PASSAGE TO READ:
# # # #
Parsers
Parsers module contains mostly functions and classes to parse texts.
doc_parser
doc_parser is the most critical function in the package. It’s used internally by multiple classes.
This function get a text and produce the tokens needed to feed diferent models.
- datawords.parsers.doc_parser(txt: str, stop_words: Set[str], stemmer: Any | None = None, emo_codes=False, strip_accents=True, lower=True, numbers=False, parse_urls=False) List[str]
Get a string text an return a list of words.
Note
emo_codes and parse_urls alter the order of the tokens. If they are found, then it will put them at the end of the list.
This function is related to
ParserConf- Parameters:
txt (str) – text to be parsed.
stop_words (Set[str]) – a list of stop words. It’s possible to get a list using
load_stop2()stemmer (Optional[Any]) – optional, a stemmer.
emo_codes (bool) – if true, emo_codes will be decoded into text
stip_accents – replace accents with the same letter without accent
lower (bool) – transform text to lower letters.
numbers (bool) – if True it will keep numbers.
parse_urls (bool) – keep urls.
- Returns:
a list of tokens
- Return type:
List[str]
- class datawords.parsers.ParserConf(lang: str = 'en', emo_codes: bool = False, strip_accents: bool = False, lower: bool = True, numbers: bool = True, parse_urls: bool = False, stopw_path: str | None = None, use_stemmer: bool = False, phrases_model_path: str | None = None)
Related to
doc_parser()- lang: str
- emo_codes: bool
- strip_accents: bool
- lower: bool
- numbers: bool
- parse_urls: bool
- stopw_path: str | None
- use_stemmer: bool
- phrases_model_path: str | None
- __init__(lang: str = 'en', emo_codes: bool = False, strip_accents: bool = False, lower: bool = True, numbers: bool = True, parse_urls: bool = False, stopw_path: str | None = None, use_stemmer: bool = False, phrases_model_path: str | None = None) None
Method generated by attrs for class ParserConf.
Sentences Parser
- class datawords.parsers.ParserProto
Abstract class that any parser should agree with.
- abstract parse(txt: str) List[str]
- class datawords.parsers.SentencesParser(lang='en', lower=True, phrases_model=None, stemmer: Any | None = None, emo_codes=False, strip_accents=False, numbers=True, stop_words=typing.Set[str], parse_urls=False)
- __init__(lang='en', lower=True, phrases_model=None, stemmer: Any | None = None, emo_codes=False, strip_accents=False, numbers=True, stop_words=typing.Set[str], parse_urls=False)
# # # #
DATA SECTION:

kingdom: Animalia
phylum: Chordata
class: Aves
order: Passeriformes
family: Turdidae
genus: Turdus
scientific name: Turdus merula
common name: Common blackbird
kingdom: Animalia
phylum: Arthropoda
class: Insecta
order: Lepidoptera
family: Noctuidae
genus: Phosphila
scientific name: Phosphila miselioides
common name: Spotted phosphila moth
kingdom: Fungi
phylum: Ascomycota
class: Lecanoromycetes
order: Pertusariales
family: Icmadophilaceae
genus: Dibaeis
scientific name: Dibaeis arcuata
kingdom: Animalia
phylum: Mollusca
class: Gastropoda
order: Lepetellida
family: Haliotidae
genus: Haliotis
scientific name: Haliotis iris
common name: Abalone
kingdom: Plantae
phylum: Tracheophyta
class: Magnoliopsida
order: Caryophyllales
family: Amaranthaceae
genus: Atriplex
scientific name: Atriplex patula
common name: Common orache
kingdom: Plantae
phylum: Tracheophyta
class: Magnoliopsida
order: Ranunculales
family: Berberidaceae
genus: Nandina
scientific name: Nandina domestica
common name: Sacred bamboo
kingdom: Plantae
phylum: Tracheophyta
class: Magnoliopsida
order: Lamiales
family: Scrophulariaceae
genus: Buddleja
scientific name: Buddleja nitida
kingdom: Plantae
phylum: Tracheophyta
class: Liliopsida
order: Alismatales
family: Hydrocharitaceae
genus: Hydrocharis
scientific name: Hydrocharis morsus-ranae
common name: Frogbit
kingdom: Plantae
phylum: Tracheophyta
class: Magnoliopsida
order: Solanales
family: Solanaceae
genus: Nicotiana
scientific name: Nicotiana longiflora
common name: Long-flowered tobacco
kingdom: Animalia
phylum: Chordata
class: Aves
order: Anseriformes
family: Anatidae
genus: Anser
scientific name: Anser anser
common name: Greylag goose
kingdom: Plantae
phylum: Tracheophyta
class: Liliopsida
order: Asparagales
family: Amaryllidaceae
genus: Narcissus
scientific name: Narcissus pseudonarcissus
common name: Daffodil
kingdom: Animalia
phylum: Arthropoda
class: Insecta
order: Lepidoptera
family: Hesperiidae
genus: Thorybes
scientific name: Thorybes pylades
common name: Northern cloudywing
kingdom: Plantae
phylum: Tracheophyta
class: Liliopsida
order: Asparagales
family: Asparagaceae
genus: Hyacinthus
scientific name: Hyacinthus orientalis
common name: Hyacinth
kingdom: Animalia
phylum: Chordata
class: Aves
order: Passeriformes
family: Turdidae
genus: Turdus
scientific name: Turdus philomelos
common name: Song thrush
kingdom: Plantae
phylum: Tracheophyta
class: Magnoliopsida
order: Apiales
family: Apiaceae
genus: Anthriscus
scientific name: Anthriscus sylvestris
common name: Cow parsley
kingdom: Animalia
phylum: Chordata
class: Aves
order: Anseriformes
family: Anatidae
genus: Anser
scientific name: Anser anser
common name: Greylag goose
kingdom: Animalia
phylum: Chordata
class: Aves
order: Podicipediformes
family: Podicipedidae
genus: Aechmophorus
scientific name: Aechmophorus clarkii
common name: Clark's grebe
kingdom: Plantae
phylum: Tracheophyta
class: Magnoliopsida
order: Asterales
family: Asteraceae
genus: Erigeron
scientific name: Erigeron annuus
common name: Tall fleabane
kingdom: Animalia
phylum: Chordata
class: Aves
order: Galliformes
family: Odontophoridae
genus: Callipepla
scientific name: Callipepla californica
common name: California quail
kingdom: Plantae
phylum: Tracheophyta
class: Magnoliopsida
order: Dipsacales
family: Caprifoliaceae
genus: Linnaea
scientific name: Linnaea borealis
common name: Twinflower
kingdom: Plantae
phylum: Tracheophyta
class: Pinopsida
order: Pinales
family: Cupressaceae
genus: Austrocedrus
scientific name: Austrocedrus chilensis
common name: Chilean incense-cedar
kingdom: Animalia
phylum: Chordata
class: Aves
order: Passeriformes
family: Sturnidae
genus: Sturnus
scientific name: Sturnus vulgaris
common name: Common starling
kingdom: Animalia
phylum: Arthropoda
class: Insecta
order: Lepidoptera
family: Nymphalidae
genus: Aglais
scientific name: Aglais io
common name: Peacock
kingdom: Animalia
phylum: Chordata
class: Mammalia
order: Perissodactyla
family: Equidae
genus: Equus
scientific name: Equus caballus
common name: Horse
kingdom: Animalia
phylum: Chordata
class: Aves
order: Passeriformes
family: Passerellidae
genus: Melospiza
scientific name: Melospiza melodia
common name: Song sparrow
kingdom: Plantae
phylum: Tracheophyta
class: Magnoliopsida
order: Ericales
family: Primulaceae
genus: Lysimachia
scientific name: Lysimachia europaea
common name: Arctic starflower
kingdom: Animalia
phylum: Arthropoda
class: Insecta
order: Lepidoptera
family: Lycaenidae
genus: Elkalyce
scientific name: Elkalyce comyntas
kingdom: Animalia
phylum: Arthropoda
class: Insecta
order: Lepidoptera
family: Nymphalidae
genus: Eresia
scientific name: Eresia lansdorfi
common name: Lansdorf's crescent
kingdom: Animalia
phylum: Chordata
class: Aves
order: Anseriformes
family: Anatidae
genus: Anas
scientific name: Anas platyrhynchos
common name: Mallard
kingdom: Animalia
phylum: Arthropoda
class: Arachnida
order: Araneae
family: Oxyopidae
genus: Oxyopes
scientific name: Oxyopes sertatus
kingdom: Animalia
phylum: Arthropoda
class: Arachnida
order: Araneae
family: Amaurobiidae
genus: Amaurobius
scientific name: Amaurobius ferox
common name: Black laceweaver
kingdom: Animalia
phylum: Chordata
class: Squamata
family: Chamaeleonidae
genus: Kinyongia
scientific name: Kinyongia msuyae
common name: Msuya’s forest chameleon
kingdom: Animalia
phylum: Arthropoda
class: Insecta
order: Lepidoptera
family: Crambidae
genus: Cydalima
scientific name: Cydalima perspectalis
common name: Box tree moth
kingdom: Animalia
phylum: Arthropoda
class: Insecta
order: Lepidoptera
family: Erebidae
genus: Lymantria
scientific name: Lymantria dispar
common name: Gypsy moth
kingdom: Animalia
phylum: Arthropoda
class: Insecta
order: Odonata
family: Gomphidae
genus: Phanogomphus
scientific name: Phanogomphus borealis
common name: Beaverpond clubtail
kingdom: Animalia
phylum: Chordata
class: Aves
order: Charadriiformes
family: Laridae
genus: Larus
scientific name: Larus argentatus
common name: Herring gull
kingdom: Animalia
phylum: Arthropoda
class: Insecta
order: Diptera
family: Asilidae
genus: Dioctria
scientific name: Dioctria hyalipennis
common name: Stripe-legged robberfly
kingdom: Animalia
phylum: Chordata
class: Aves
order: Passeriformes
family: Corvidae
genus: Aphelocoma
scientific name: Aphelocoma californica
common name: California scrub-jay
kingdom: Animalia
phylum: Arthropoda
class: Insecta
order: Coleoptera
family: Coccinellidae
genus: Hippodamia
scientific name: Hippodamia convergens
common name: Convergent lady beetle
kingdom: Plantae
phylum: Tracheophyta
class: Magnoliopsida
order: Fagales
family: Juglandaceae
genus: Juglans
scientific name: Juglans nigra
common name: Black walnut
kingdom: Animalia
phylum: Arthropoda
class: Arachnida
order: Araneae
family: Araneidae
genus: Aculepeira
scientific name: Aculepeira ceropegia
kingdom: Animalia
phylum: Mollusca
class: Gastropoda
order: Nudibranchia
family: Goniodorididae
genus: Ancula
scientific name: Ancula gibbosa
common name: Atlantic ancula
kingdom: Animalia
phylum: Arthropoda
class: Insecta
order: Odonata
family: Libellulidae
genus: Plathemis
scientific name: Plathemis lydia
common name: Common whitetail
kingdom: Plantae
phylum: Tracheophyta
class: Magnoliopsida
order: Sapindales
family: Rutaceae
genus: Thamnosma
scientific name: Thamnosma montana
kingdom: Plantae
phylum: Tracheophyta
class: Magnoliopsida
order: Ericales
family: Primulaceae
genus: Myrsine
# # # #
THE TASKS:
A - Could you quote everything in the parsers documentation from "This function get" down to "will keep numbers."?
B - Can you answer these from the parsers documentation?
(i) What is the default value of lang in ParserConf?
(ii) According to the note on doc_parser, where are emo_codes and URLs placed in the list of tokens when they are found?
(iii) How is ParserProto described?

SOLUTION LIST:
A -
This function get a text and produce the tokens needed to feed diferent models.
- datawords.parsers.doc_parser(txt: str, stop_words: Set[str], stemmer: Any | None = None, emo_codes=False, strip_accents=True, lower=True, numbers=False, parse_urls=False) List[str]
Get a string text an return a list of words.
Note
emo_codes and parse_urls alter the order of the tokens. If they are found, then it will put them at the end of the list.
This function is related to
ParserConf- Parameters:
txt (str) – text to be parsed.
stop_words (Set[str]) – a list of stop words. It’s possible to get a list using
load_stop2()stemmer (Optional[Any]) – optional, a stemmer.
emo_codes (bool) – if true, emo_codes will be decoded into text
stip_accents – replace accents with the same letter without accent
lower (bool) – transform text to lower letters.
numbers (bool) – if True it will keep numbers.

B -
(i) 'en'
(ii) At the end of the list.
(iii) As an abstract class that any parser should agree with.